India’s overall exports for petroleum products in fiscal 2021-22 increased 10 per cent to 62.8 million tons from a year earlier. In value terms, the increase was steeper at 111 per cent on the year to $44.4 billion, according to oil ministry data.
“The EU ban on Russian product sales might provide a window of opportunity for the private refiners to increase exports of products, at least in the short-term until the realignment of supply chain,” said Hetal Gandhi, director, research, Crisil Market Intelligence & Analytics.

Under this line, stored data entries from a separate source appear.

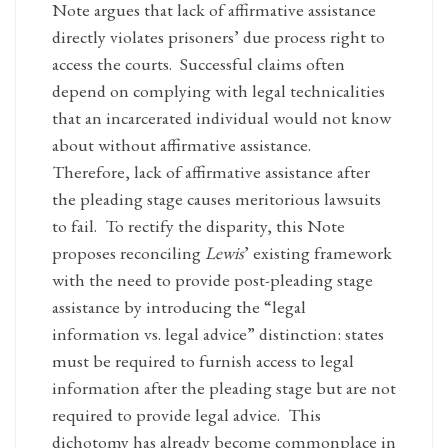
Note argues that lack of affirmative assistance
directly violates prisoners’ due process right to
access the courts. Successful claims often
depend on complying with legal technicalities
that an incarcerated individual would not know
about without affirmative assistance.
Therefore, lack of affirmative assistance after
the pleading stage causes meritorious lawsuits
to fail. To rectify the disparity, this Note
proposes reconciling
Lewis
’ existing framework
with the need to provide post-pleading stage
assistance by introducing the “legal
information vs. legal advice” distinction: states
must be required to furnish access to legal
information after the pleading stage but are not
required to provide legal advice. This
dichotomy has already become commonplace in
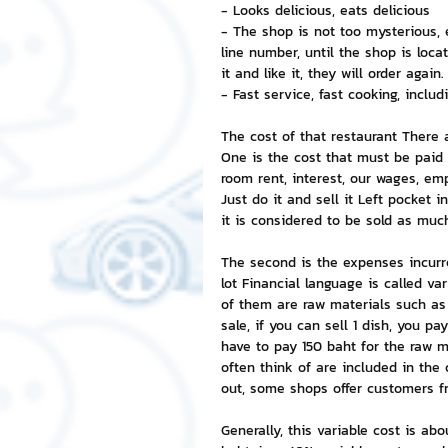
- Looks delicious, eats delicious
- The shop is not too mysterious, 
NFT and Cryptocurrency
I
line number, until the shop is loca
it and like it, they will order again.
- Fast service, fast cooking, includi
Leadership and Management
The cost of that restaurant There 
One is the cost that must be paid r
room rent, interest, our wages, em
Just do it and sell it Left pocket
it is considered to be sold as much 
The second is the expenses incurred 
lot Financial language is called va
of them are raw materials such as f
sale, if you can sell 1 dish, you pa
have to pay 150 baht for the raw ma
often think of are included in the co
out, some shops offer customers fr
Generally, this variable cost is abo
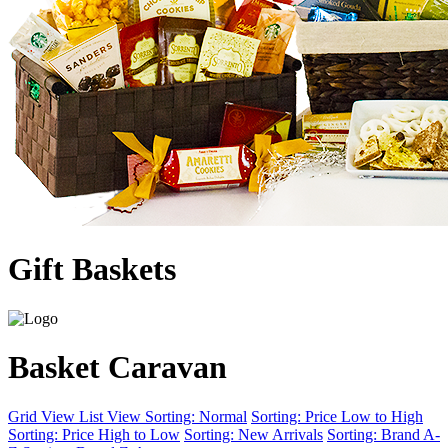
Gift Baskets
Basket Caravan
Grid View
List View
Sorting: Normal
Sorting: Price Low to High
Sorting: Price High to Low
Sorting: New Arrivals
Sorting: Brand A-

But current export duties of Rs 7.5 per litre on diesel and Rs 6 per litre on jet fuel is expected to impact the overall profitability of the private refiners from the export of products, Gandhi said. The decision to export products will depend on specific parameters such as overall cost of crude oil import, existing contracts for sale of products and supply-chain limitations. Taxes on exports of refined diesel increased this fortnight to $14.6 a barrel on diesel and to $11.7 a barrel on jet fuel from $9.8 a barrel and $6.8 a barrel, respectively, from the previous fortnight, according to a report by Nomura Securities.

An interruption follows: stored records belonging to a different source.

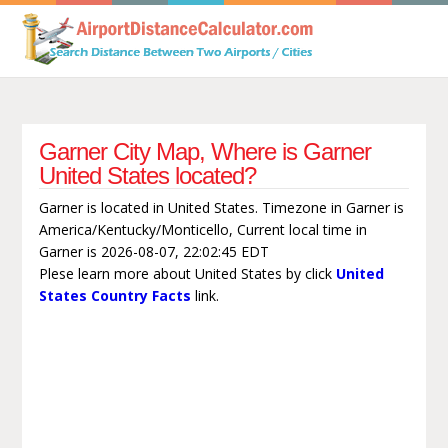
Garner City Map, Where is Garner
United States located?
Garner is located in United States. Timezone in Garner is
America/Kentucky/Monticello, Current local time in
Garner is 2026-08-07, 22:02:45 EDT
Plese learn more about United States by click
United
States Country Facts
link.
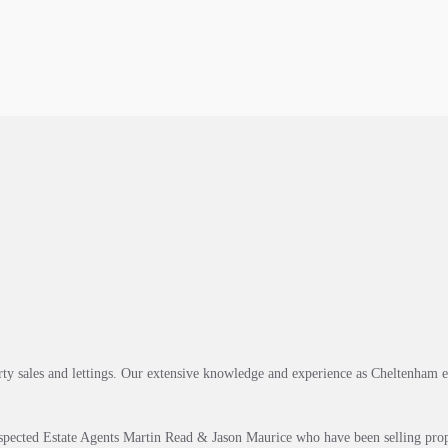
rty sales and lettings. Our extensive knowledge and experience as Cheltenham 
spected Estate Agents Martin Read & Jason Maurice who have been selling prop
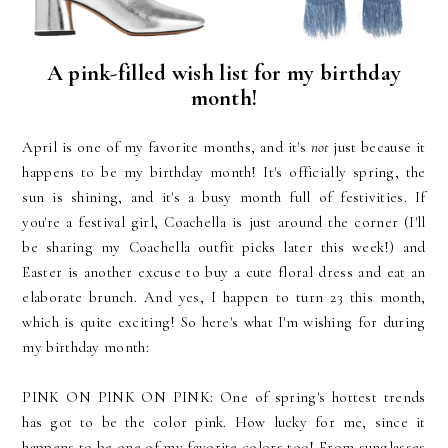
A pink-filled wish list for my birthday
month!
April is one of my favorite months, and it's
not
just because it
happens to be my birthday month! It's officially spring, the
sun is shining, and it's a busy month full of festivities. If
you're a festival girl, Coachella is just around the corner (I'll
be sharing my Coachella outfit picks later this week!) and
Easter is another excuse to buy a cute floral dress and eat an
elaborate brunch. And yes, I happen to turn 23 this month,
which is quite exciting! So here's what I'm wishing for during
my birthday month:
PINK ON PINK ON PINK: One of spring's hottest trends
has got to be the color pink. How lucky for me, since it
happens to be one of my favorite colors too! From
sunglasses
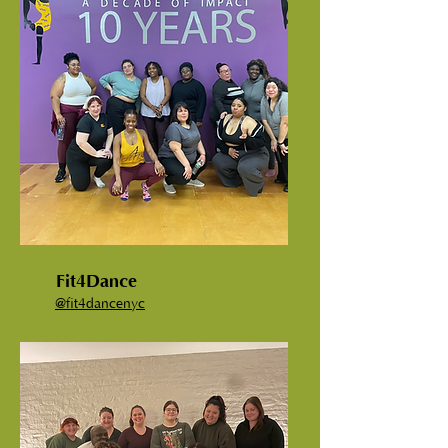
Fit4Dance
@fit4dancenyc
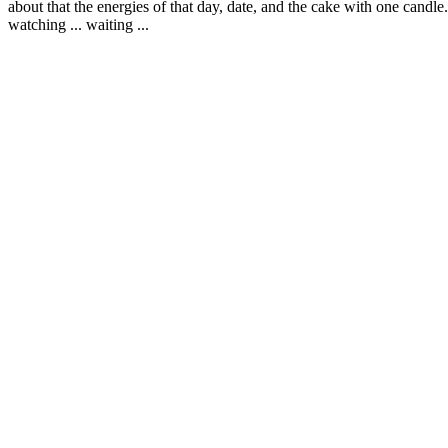
about that the energies of that day, date, and the cake with one candle. 
watching ... waiting ...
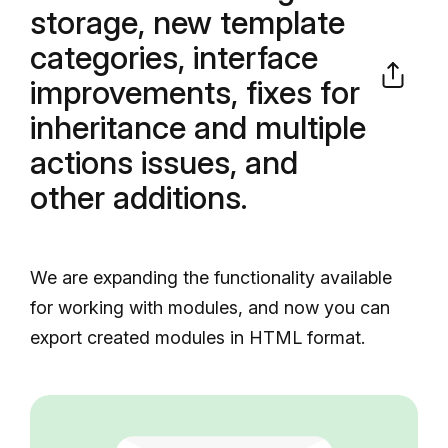
storage, new template
categories, interface
improvements, fixes for
inheritance and multiple
actions issues, and
other additions.
We are expanding the functionality available
for working with modules, and now you can
export created modules in HTML format.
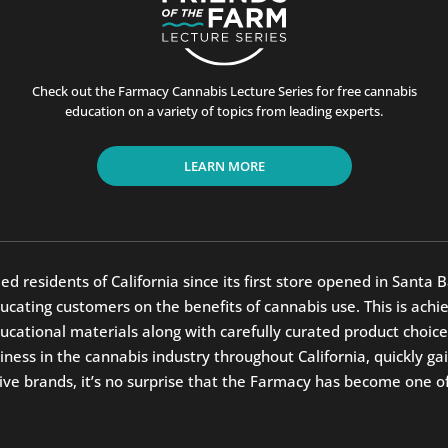
Check out the Farmacy Cannabis Lecture Series for free cannabis
education on a variety of topics from leading experts.
LEARN MORE
residents of California since its first store opened in Santa B
ting customers on the benefits of cannabis use. This is achiev
ucational materials along with carefully curated product ch
ess in the cannabis industry throughout California, quickly gai
ve brands, it’s no surprise that the Farmacy has become one of C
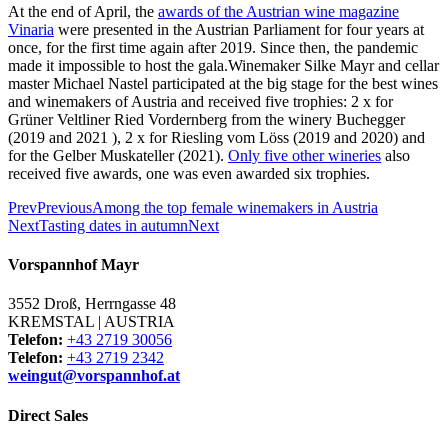
At the end of April, the
awards of the Austrian wine magazine
Vinaria
were presented in the Austrian Parliament for four years at
once, for the first time again after 2019. Since then, the pandemic
made it impossible to host the gala.Winemaker Silke Mayr and cellar
master Michael Nastel participated at the big stage for the best wines
and winemakers of Austria and received five trophies: 2 x for
Grüner Veltliner Ried Vordernberg from the winery Buchegger
(2019 and 2021 ), 2 x for Riesling vom Löss (2019 and 2020) and
for the Gelber Muskateller (2021).
Only five other wineries
also
received five awards, one was even awarded six trophies.
Prev
Previous
Among the top female winemakers in Austria
Next
Tasting dates in autumn
Next
Vorspannhof Mayr
3552 Droß, Herrngasse 48
KREMSTAL | AUSTRIA
Telefon:
+43 2719 30056
Telefon:
+43 2719 2342
weingut@vorspannhof.at
Direct Sales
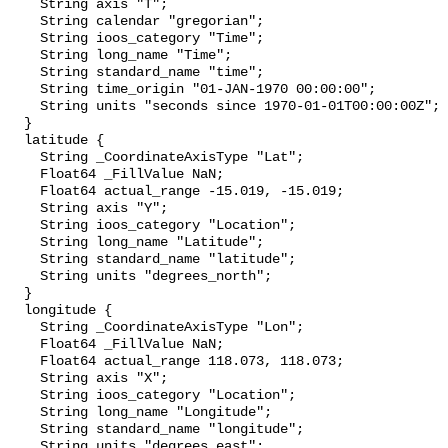
    String axis "T";

    String calendar "gregorian";

    String ioos_category "Time";

    String long_name "Time";

    String standard_name "time";

    String time_origin "01-JAN-1970 00:00:00";

    String units "seconds since 1970-01-01T00:00:00Z";

  }

  latitude {

    String _CoordinateAxisType "Lat";

    Float64 _FillValue NaN;

    Float64 actual_range -15.019, -15.019;

    String axis "Y";

    String ioos_category "Location";

    String long_name "Latitude";

    String standard_name "latitude";

    String units "degrees_north";

  }

  longitude {

    String _CoordinateAxisType "Lon";

    Float64 _FillValue NaN;

    Float64 actual_range 118.073, 118.073;

    String axis "X";

    String ioos_category "Location";

    String long_name "Longitude";

    String standard_name "longitude";

    String units "degrees_east";
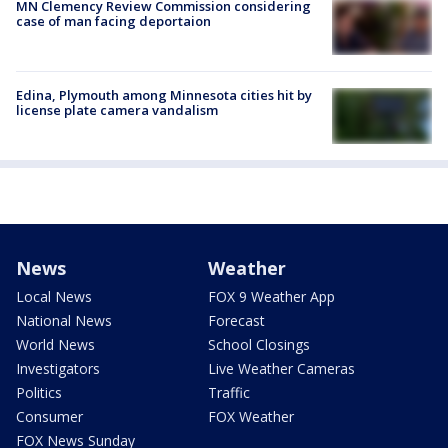
MN Clemency Review Commission considering
case of man facing deportaion
Edina, Plymouth among Minnesota cities hit by
license plate camera vandalism
News
Weather
Local News
FOX 9 Weather App
National News
Forecast
World News
School Closings
Investigators
Live Weather Cameras
Politics
Traffic
Consumer
FOX Weather
FOX News Sunday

What could constrain Indian refiners is the lack of adequate crude processing capacity, said Vandana Hari, an oil expert and founder of Singapore-based Vanda Insights. With domestic demand on the rise Indian refiners will have to supply the local market first before looking to increase exports, she said. Domrestic demand for diesel and petrol increased by 12 per cent and 14 per cent respectively in Janjuary from a year earlier, according to oil ministry data.
India’s refining capacity has stayed stagnant at around 5 million barrels a day for lack of investments by Indian refiners as New Delhi started prioritizing EVs and biofuels. Moreover, the government was hoping that the first phase of a 1.2 million barrels a day green-field refinery project, with the participation of state oil companies of Saudi Arabia and UAE, proposed in 2016, would be ready by now. But the Ratnagiri refinery plant in Maharashtra is as good as shelved.

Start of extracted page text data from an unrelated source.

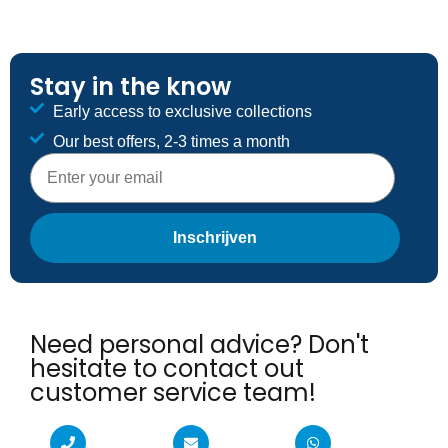
Stay in the know
Early access to exclusive collections
Our best offers, 2-3 times a month
E-mailadres
Inschrijven
Need personal advice? Don't
hesitate to contact out
customer service team!​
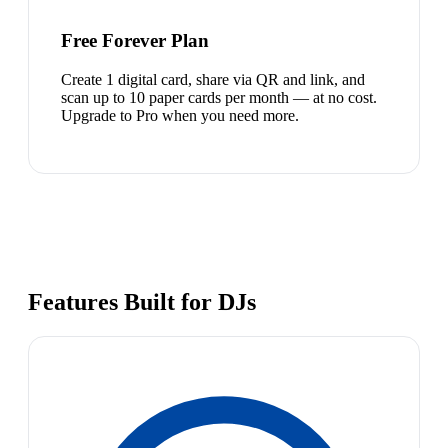
Free Forever Plan
Create 1 digital card, share via QR and link, and
scan up to 10 paper cards per month — at no cost.
Upgrade to Pro when you need more.
Features Built for DJs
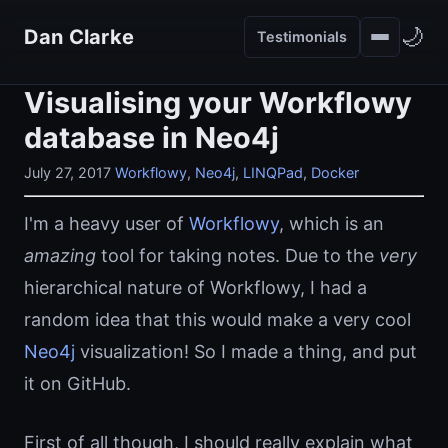
🌙
Dan Clarke
Testimonials
Visualising your Workflowy
database in Neo4j
July 27, 2017
Workflowy
,
Neo4j
,
LINQPad
,
Docker
I'm a heavy user of
Workflowy
, which is an
amazing
tool for taking notes. Due to the
very
hierarchical nature of Workflowy, I had a
random idea that this would make a very cool
Neo4j
visualization! So I made a thing, and put
it on GitHub.
First of all though, I should really explain what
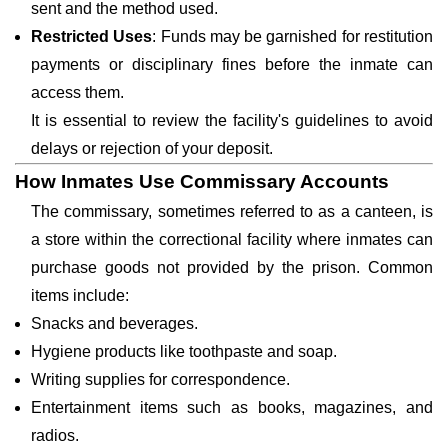
sent and the method used.
Restricted Uses
: Funds may be garnished for restitution
payments or disciplinary fines before the inmate can
access them.
It is essential to review the facility's guidelines to avoid
delays or rejection of your deposit.
How Inmates Use Commissary Accounts
The commissary, sometimes referred to as a canteen, is
a store within the correctional facility where inmates can
purchase goods not provided by the prison. Common
items include:
Snacks and beverages.
Hygiene products like toothpaste and soap.
Writing supplies for correspondence.
Entertainment items such as books, magazines, and
radios.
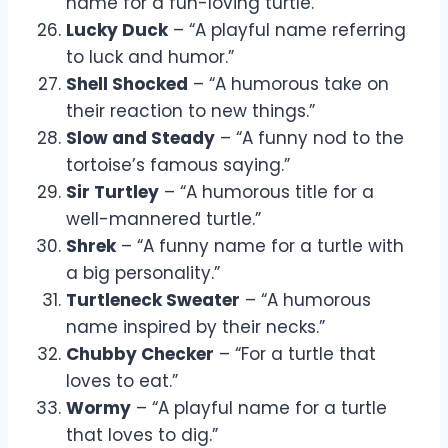
name for a fun-loving turtle.”
Lucky Duck
– “A playful name referring
to luck and humor.”
Shell Shocked
– “A humorous take on
their reaction to new things.”
Slow and Steady
– “A funny nod to the
tortoise’s famous saying.”
Sir Turtley
– “A humorous title for a
well-mannered turtle.”
Shrek
– “A funny name for a turtle with
a big personality.”
Turtleneck Sweater
– “A humorous
name inspired by their necks.”
Chubby Checker
– “For a turtle that
loves to eat.”
Wormy
– “A playful name for a turtle
that loves to dig.”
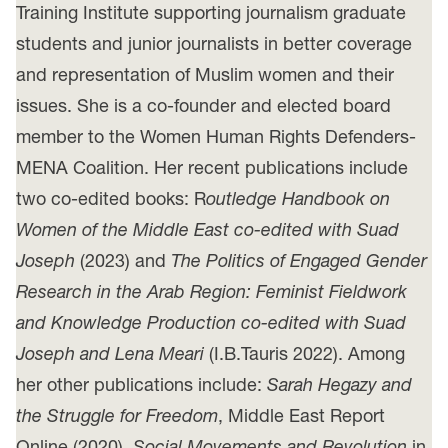
Training Institute supporting journalism graduate
students and junior journalists in better coverage
and representation of Muslim women and their
issues. She is a co-founder and elected board
member to the Women Human Rights Defenders-
MENA Coalition. Her recent publications include
two co-edited books: R
outledge Handbook on
Women of the Middle East co-edited with Suad
Joseph
(2023) and
The Politics of Engaged Gender
Research in the Arab Region: Feminist Fieldwork
and Knowledge Production co-edited with Suad
Joseph and Lena Meari
(I.B.Tauris 2022). Among
her other publications include:
Sarah Hegazy and
the Struggle for Freedom
, Middle East Report
Online (2020),
Social Movements and Revolution
in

In April-December, Indian refiners processed 5.03 million barrels a day of crude, more than the installed capacity. Refiners in Singapore and elsewhere operate at around 80 per cent, giving them leeway to boost runs. But since Indian refiners already operate above capacity, Hari said, they have little juice left in their machinery to supply more diesel to Europe.
EU's decision to ban import of petroleum products is expected to significantly impact Russian refiners in the short-term because product exports to Europe accounted for 54 per cent of total Russian product exports in 2021, said CRISIL Research. Europe imported around 700,000 barrels a day of diesel from Russia, a little less than half of what India consumes. Overall, the EU used to import over one million barrels a day of Russian fuels and 2.5 million barrels a day of Russian crude.
That may force Russia to ship more crude to Asia if it fails to find markets elsewhere. What began as a temporary measure for Indian refiners last year, who, enticed by deep discounts, began buying Russian crude, is turning more permanent and profitable. The price cap on Russian oil by the US-led G7 nations and stringent penalties for violations, which some thought would cripple Russian supplies, has only increased flows of Russian oil to Asia.
India imported 1.13 million barrels a day of Russian crude in November, a month prior to G-7s Russian crude oil ban, according to Indian customs data. Imports rose to a record 1.42 million barrels a day in January, according to commodity market intelligence provider kPler.
Russia is offering good prices, so Indian refiners are happy purchasing crude from Russia, oil minister Hardeep Puri said at India Energy Week in Bengaluru.